- GOAL OF THE EXERCISE: Every record must be restated exactly. Drop the images.

(MATERIAL TO PROCESS)

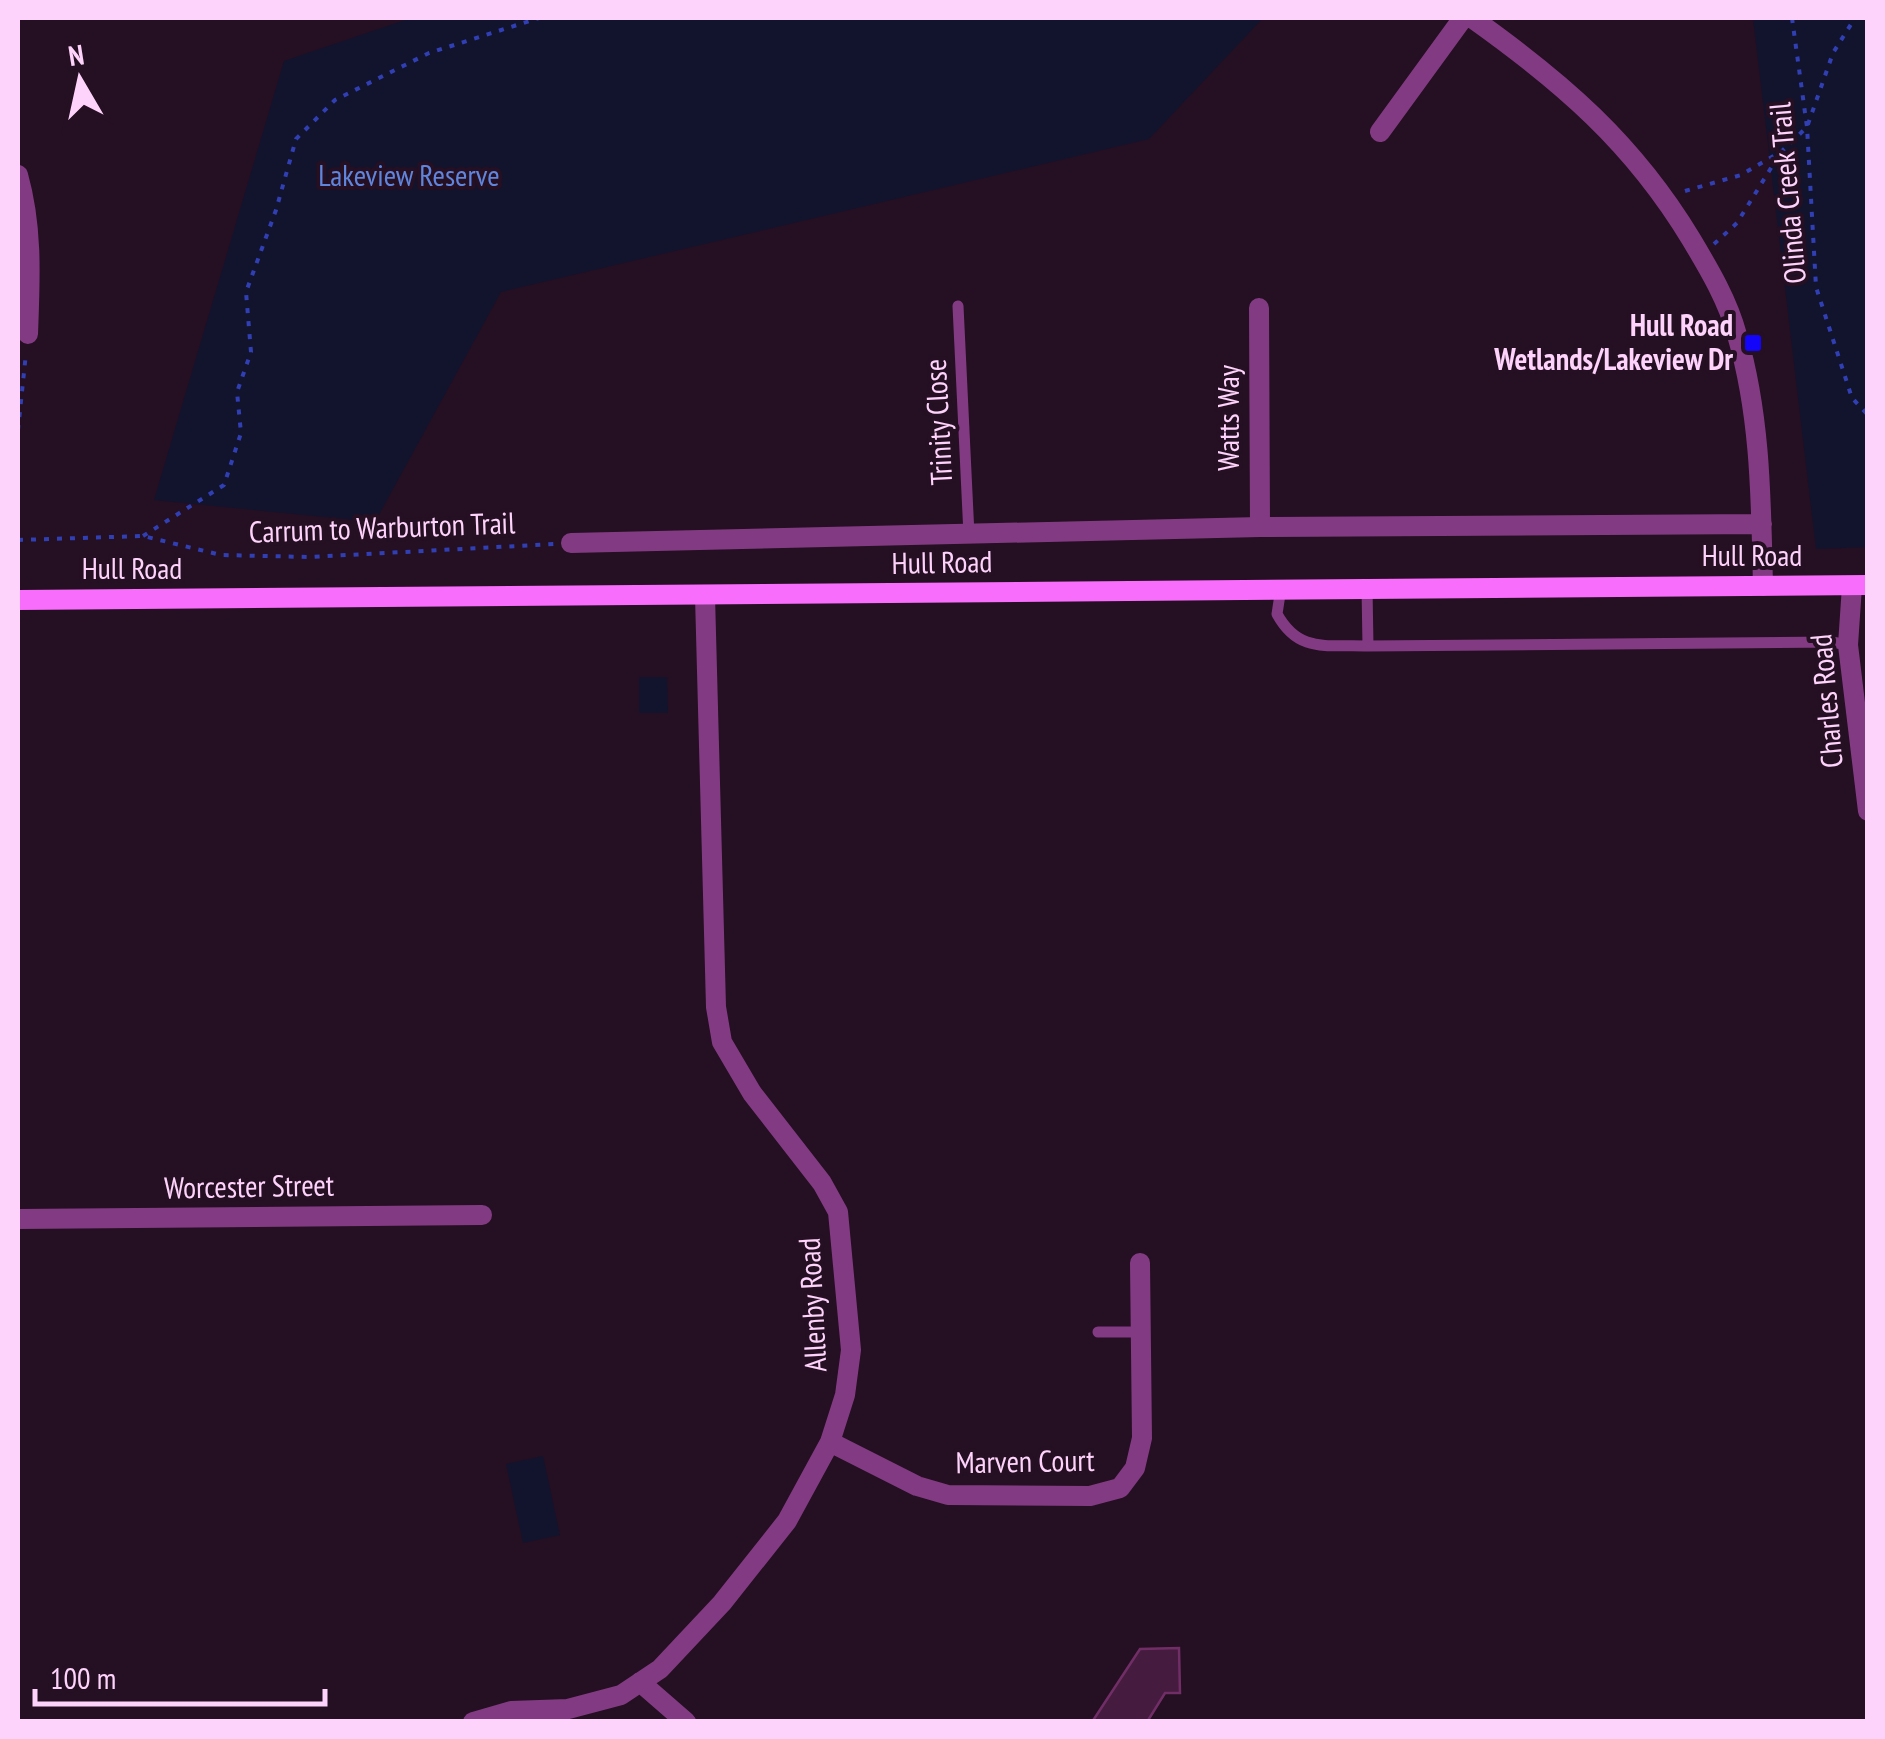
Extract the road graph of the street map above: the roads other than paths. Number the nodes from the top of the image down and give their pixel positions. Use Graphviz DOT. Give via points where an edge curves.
graph roads {
  1 [pos="1463,18"];
  2 [pos="1472,18"];
  3 [pos="1380,132"];
  4 [pos="18,176"];
  5 [pos="958,306"];
  6 [pos="1259,308"];
  7 [pos="28,334"];
  8 [pos="1762,524"];
  9 [pos="1260,527"];
  10 [pos="970,535"];
  11 [pos="571,544"];
  12 [pos="1860,585"];
  13 [pos="1763,586"];
  14 [pos="1280,588"];
  15 [pos="1367,588"];
  16 [pos="705,596"];
  17 [pos="18,600"];
  18 [pos="1848,645"];
  19 [pos="1368,646"];
  20 [pos="1868,810"];
  21 [pos="482,1215"];
  22 [pos="18,1219"];
  23 [pos="1140,1262"];
  24 [pos="1098,1332"];
  25 [pos="1141,1332"];
  26 [pos="830,1442"];
  27 [pos="640,1682"];
  28 [pos="473,1722"];
  29 [pos="686,1722"];
  1 -- 3 [label="street"];
  2 -- 8 [label="street" via="1574,95 1623,143 1702,256 1737,332 1758,446"];
  4 -- 7 [label="street" via="30,258"];
  5 -- 10 [label="lane, Trinity Close"];
  6 -- 9 [label="street, Watts Way"];
  8 -- 9 [label="street, Hull Road"];
  8 -- 13 [label="street"];
  9 -- 10 [label="street, Hull Road"];
  10 -- 11 [label="street, Hull Road"];
  12 -- 13 [label="main road, Hull Road"];
  12 -- 18 [label="street, Charles Road"];
  13 -- 15 [label="main road, Hull Road"];
  14 -- 15 [label="main road, Hull Road"];
  14 -- 16 [label="main road, Hull Road"];
  14 -- 19 [label="lane" via="1277,614 1293,638"];
  15 -- 19 [label="lane"];
  16 -- 17 [label="main road, Hull Road"];
  16 -- 26 [label="street, Allenby Road" via="716,1008 722,1042 752,1093 838,1212 851,1350"];
  18 -- 19 [label="lane"];
  18 -- 20 [label="street, Charles Road"];
  21 -- 22 [label="street, Worcester Street"];
  23 -- 25 [label="street, Marven Court"];
  24 -- 25 [label="lane"];
  25 -- 26 [label="street, Marven Court" via="1142,1438 1135,1468 1120,1488 1090,1496 948,1495"];
  26 -- 27 [label="street, Allenby Road" via="786,1520 733,1589"];
  27 -- 28 [label="street, Allenby Road" via="621,1695 568,1708 511,1711"];
  27 -- 29 [label="street"];
}
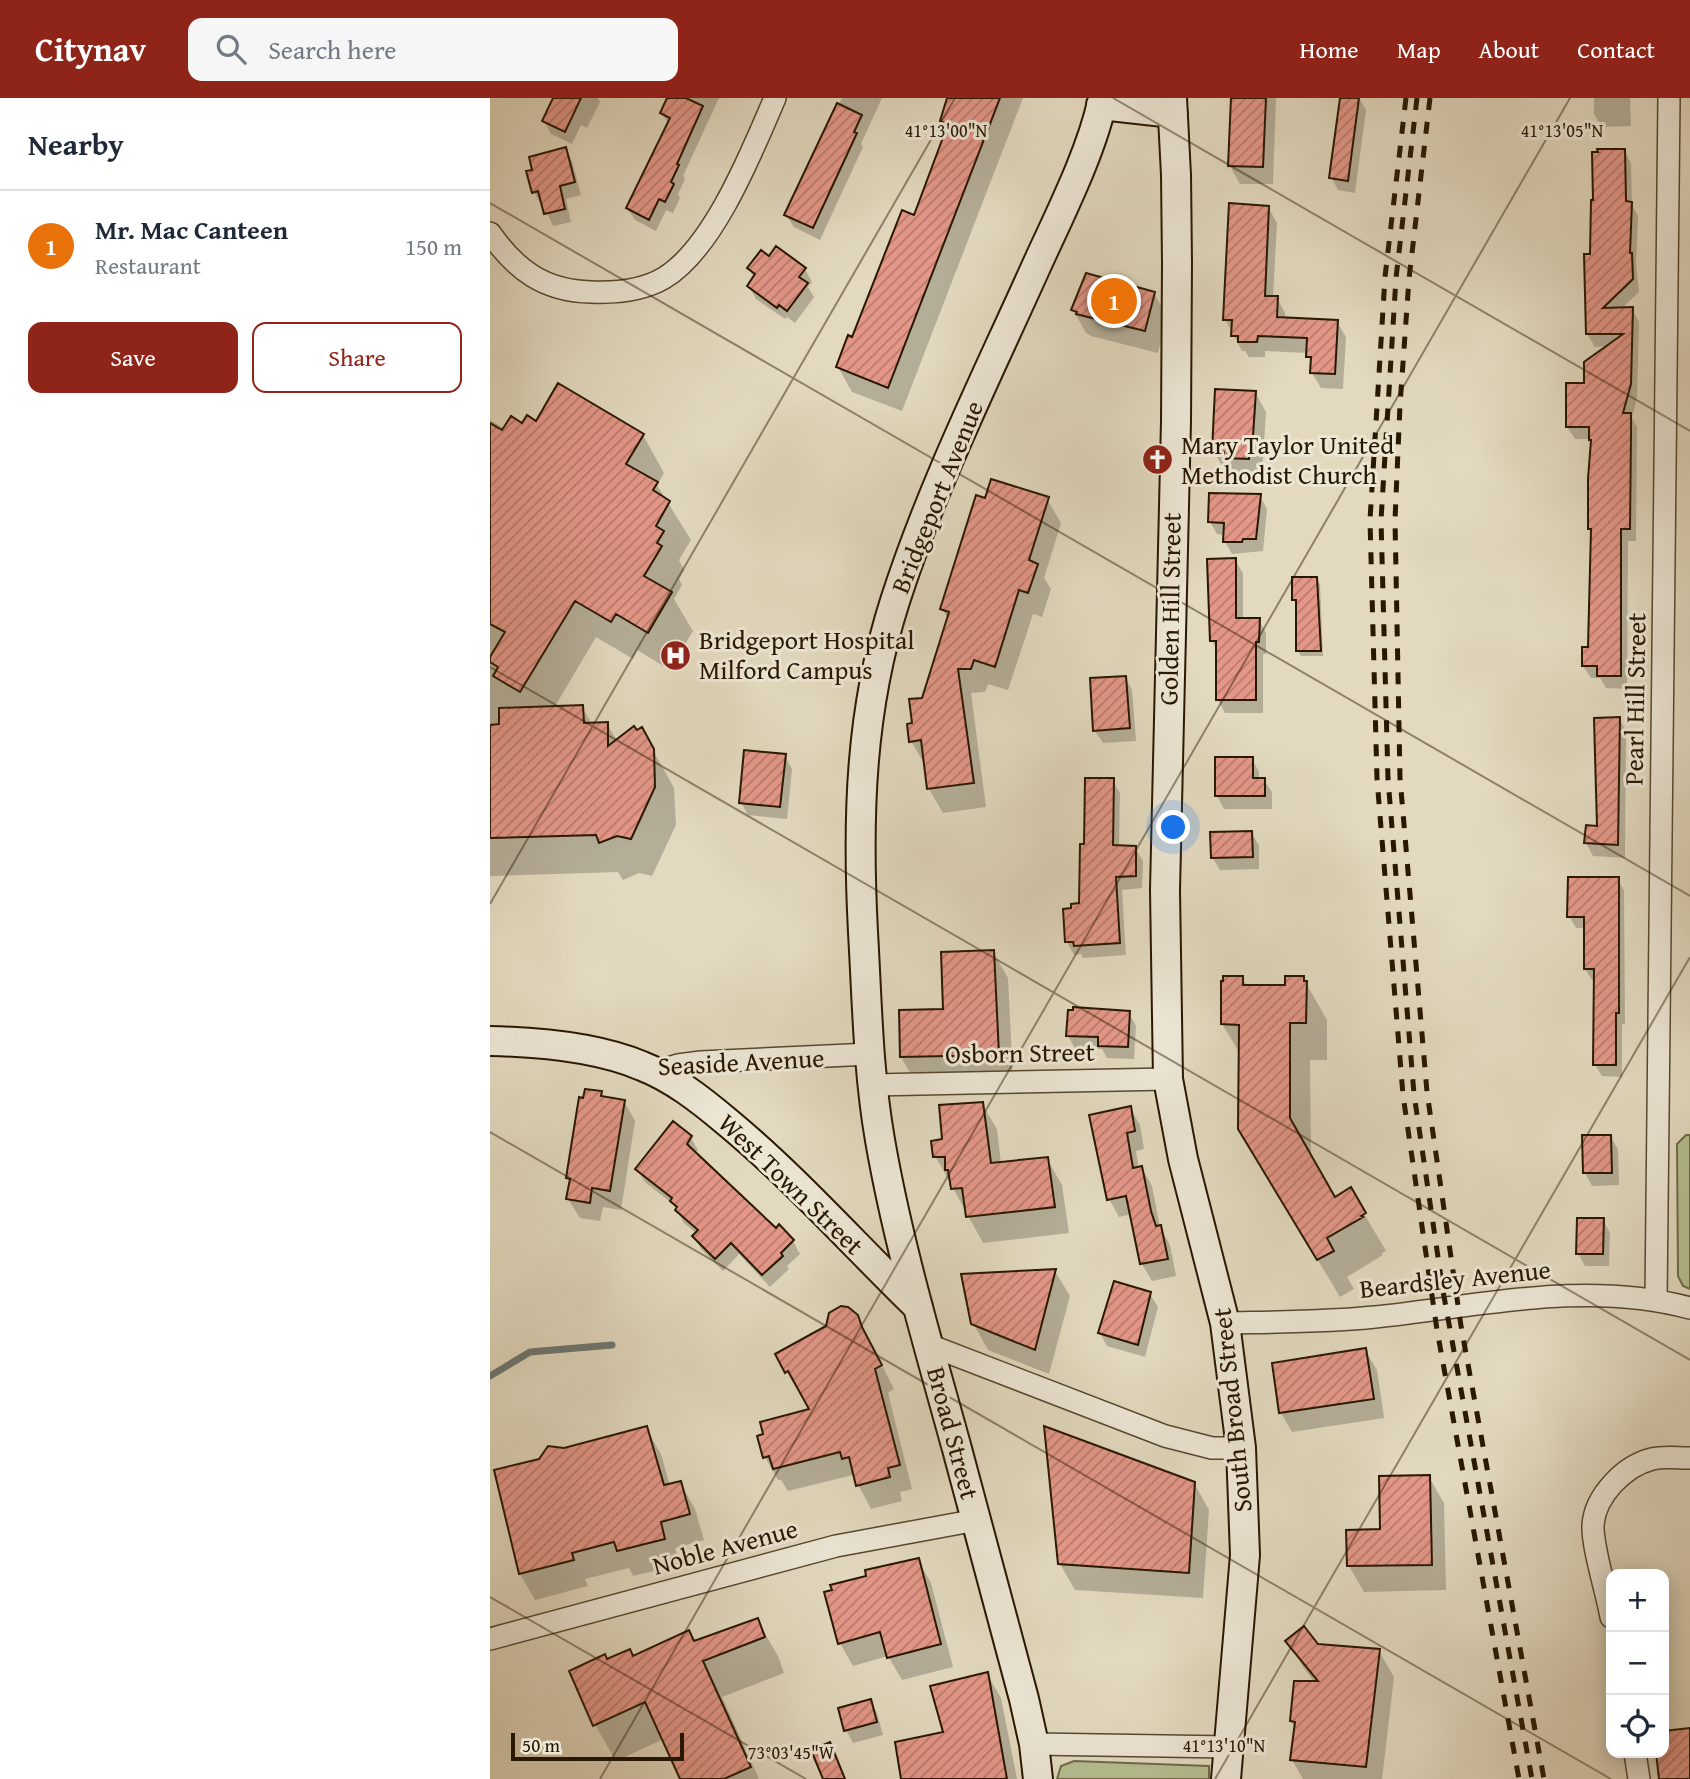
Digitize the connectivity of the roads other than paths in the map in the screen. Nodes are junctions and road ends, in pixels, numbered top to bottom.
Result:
1 (775, 98) edge
2 (1669, 98) edge
3 (1102, 102) edge
4 (1172, 106) edge
5 (490, 233) edge
6 (490, 1041) edge
7 (870, 1054) junction
8 (656, 1072) junction
9 (1168, 1079) junction
10 (872, 1085) junction
11 (1656, 1300) junction
12 (918, 1307) junction
13 (1690, 1308) edge
14 (1225, 1323) junction
15 (929, 1346) junction
16 (1241, 1448) junction
17 (1690, 1458) edge
18 (977, 1520) junction
19 (1606, 1593) edge
20 (490, 1639) edge
21 (1034, 1744) junction
22 (1229, 1748) junction
23 (1636, 1758) edge
24 (1038, 1779) edge
25 (1226, 1779) edge
26 (1639, 1779) edge

1 - 5 street
2 - 11 street, Pearl Hill Street
3 - 4 main road
3 - 7 main road, Bridgeport Avenue
4 - 9 main road, Golden Hill Street
6 - 8 main road, Seaside Avenue
7 - 8 street, Seaside Avenue
7 - 10 main road, Bridgeport Avenue
8 - 12 main road, West Town Street
9 - 10 street, Osborn Street
9 - 14 main road, South Broad Street
10 - 12 main road, Broad Street
11 - 13 street, Beardsley Avenue
11 - 14 street, Beardsley Avenue
12 - 15 main road, Broad Street
14 - 16 main road, South Broad Street
15 - 16 street
15 - 18 main road, Broad Street
16 - 22 main road, South Broad Street
17 - 19 street
18 - 20 street, Noble Avenue
18 - 21 main road, Broad Street
21 - 22 street
21 - 24 main road, Broad Street
22 - 25 main road
23 - 26 street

(End MATERIAL TO PROCESS)

- ANSWER TO THIS TASK:
Extract the road graph of the street map above: the roads other than paths. Number the nodes from the top of the image down and give their pixel positions. Use Graphviz DOT. Give via points where an edge curves.
graph roads {
  1 [pos="1463,18"];
  2 [pos="1472,18"];
  3 [pos="1380,132"];
  4 [pos="18,176"];
  5 [pos="958,306"];
  6 [pos="1259,308"];
  7 [pos="28,334"];
  8 [pos="1762,524"];
  9 [pos="1260,527"];
  10 [pos="970,535"];
  11 [pos="571,544"];
  12 [pos="1860,585"];
  13 [pos="1763,586"];
  14 [pos="1280,588"];
  15 [pos="1367,588"];
  16 [pos="705,596"];
  17 [pos="18,600"];
  18 [pos="1848,645"];
  19 [pos="1368,646"];
  20 [pos="1868,810"];
  21 [pos="482,1215"];
  22 [pos="18,1219"];
  23 [pos="1140,1262"];
  24 [pos="1098,1332"];
  25 [pos="1141,1332"];
  26 [pos="830,1442"];
  27 [pos="640,1682"];
  28 [pos="473,1722"];
  29 [pos="686,1722"];
  1 -- 3 [label="street"];
  2 -- 8 [label="street" via="1574,95 1623,143 1702,256 1737,332 1758,446"];
  4 -- 7 [label="street" via="30,258"];
  5 -- 10 [label="lane, Trinity Close"];
  6 -- 9 [label="street, Watts Way"];
  8 -- 9 [label="street, Hull Road"];
  8 -- 13 [label="street"];
  9 -- 10 [label="street, Hull Road"];
  10 -- 11 [label="street, Hull Road"];
  12 -- 13 [label="main road, Hull Road"];
  12 -- 18 [label="street, Charles Road"];
  13 -- 15 [label="main road, Hull Road"];
  14 -- 15 [label="main road, Hull Road"];
  14 -- 16 [label="main road, Hull Road"];
  14 -- 19 [label="lane" via="1277,614 1293,638"];
  15 -- 19 [label="lane"];
  16 -- 17 [label="main road, Hull Road"];
  16 -- 26 [label="street, Allenby Road" via="716,1008 722,1042 752,1093 838,1212 851,1350"];
  18 -- 19 [label="lane"];
  18 -- 20 [label="street, Charles Road"];
  21 -- 22 [label="street, Worcester Street"];
  23 -- 25 [label="street, Marven Court"];
  24 -- 25 [label="lane"];
  25 -- 26 [label="street, Marven Court" via="1142,1438 1135,1468 1120,1488 1090,1496 948,1495"];
  26 -- 27 [label="street, Allenby Road" via="786,1520 733,1589"];
  27 -- 28 [label="street, Allenby Road" via="621,1695 568,1708 511,1711"];
  27 -- 29 [label="street"];
}
Digitize the connectivity of the roads other than paths in the map in the screen. Nodes are junctions and road ends, in pixels, numbered top to bottom.
Result:
1 (775, 98) edge
2 (1669, 98) edge
3 (1102, 102) edge
4 (1172, 106) edge
5 (490, 233) edge
6 (490, 1041) edge
7 (870, 1054) junction
8 (656, 1072) junction
9 (1168, 1079) junction
10 (872, 1085) junction
11 (1656, 1300) junction
12 (918, 1307) junction
13 (1690, 1308) edge
14 (1225, 1323) junction
15 (929, 1346) junction
16 (1241, 1448) junction
17 (1690, 1458) edge
18 (977, 1520) junction
19 (1606, 1593) edge
20 (490, 1639) edge
21 (1034, 1744) junction
22 (1229, 1748) junction
23 (1636, 1758) edge
24 (1038, 1779) edge
25 (1226, 1779) edge
26 (1639, 1779) edge

1 - 5 street
2 - 11 street, Pearl Hill Street
3 - 4 main road
3 - 7 main road, Bridgeport Avenue
4 - 9 main road, Golden Hill Street
6 - 8 main road, Seaside Avenue
7 - 8 street, Seaside Avenue
7 - 10 main road, Bridgeport Avenue
8 - 12 main road, West Town Street
9 - 10 street, Osborn Street
9 - 14 main road, South Broad Street
10 - 12 main road, Broad Street
11 - 13 street, Beardsley Avenue
11 - 14 street, Beardsley Avenue
12 - 15 main road, Broad Street
14 - 16 main road, South Broad Street
15 - 16 street
15 - 18 main road, Broad Street
16 - 22 main road, South Broad Street
17 - 19 street
18 - 20 street, Noble Avenue
18 - 21 main road, Broad Street
21 - 22 street
21 - 24 main road, Broad Street
22 - 25 main road
23 - 26 street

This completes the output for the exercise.